Reading text ▸
Start of Block

Singing coaches and audio archivists confirm the trend. Jonnie Robinson, a curator at the British Library who specialises in dialects, said: “Women’s voices do seem to have lowered over the last 50 years.
“Women have been striving to attain acceptance in a previously male-dominated society and they may have lowered their tone to enter that realm. A deeper voice might be associated more with power.”
Some women television correspondents say they have been encouraged to lower the tone of their voices. Jon Snow, the Channel 4 broadcaster, once said that “a woman without bass registers in her voice would find it very hard to get on in broadcasting unless she was exceptionally beautiful”.
Linda McDougall, Cherie Blair’s biographer, who has written extensively on women at Westminster, said a squeaky voice was a drawback in the corridors of power.

End of Block

Supplied material ▸
Start of Block

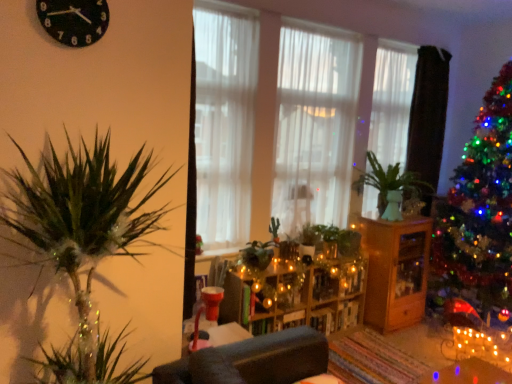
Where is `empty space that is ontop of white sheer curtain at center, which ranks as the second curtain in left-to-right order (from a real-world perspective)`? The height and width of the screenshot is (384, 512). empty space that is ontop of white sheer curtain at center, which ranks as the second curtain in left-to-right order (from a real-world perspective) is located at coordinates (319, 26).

End of Block

Required actions ▸
a: Retype the passage on women's voices, everything from "Singing coaches and" down to "corridors of power.".
b: Translate this sentence from the passage on women's voices into Spanish: "Some women television correspondents say they have been encouraged to lower the tone of their voices."

Answers to the exercise ▸
a:
Singing coaches and audio archivists confirm the trend. Jonnie Robinson, a curator at the British Library who specialises in dialects, said: “Women’s voices do seem to have lowered over the last 50 years.
“Women have been striving to attain acceptance in a previously male-dominated society and they may have lowered their tone to enter that realm. A deeper voice might be associated more with power.”
Some women television correspondents say they have been encouraged to lower the tone of their voices. Jon Snow, the Channel 4 broadcaster, once said that “a woman without bass registers in her voice would find it very hard to get on in broadcasting unless she was exceptionally beautiful”.
Linda McDougall, Cherie Blair’s biographer, who has written extensively on women at Westminster, said a squeaky voice was a drawback in the corridors of power.

b: Algunas corresponsales de televisión dicen que se las ha animado a bajar el tono de su voz.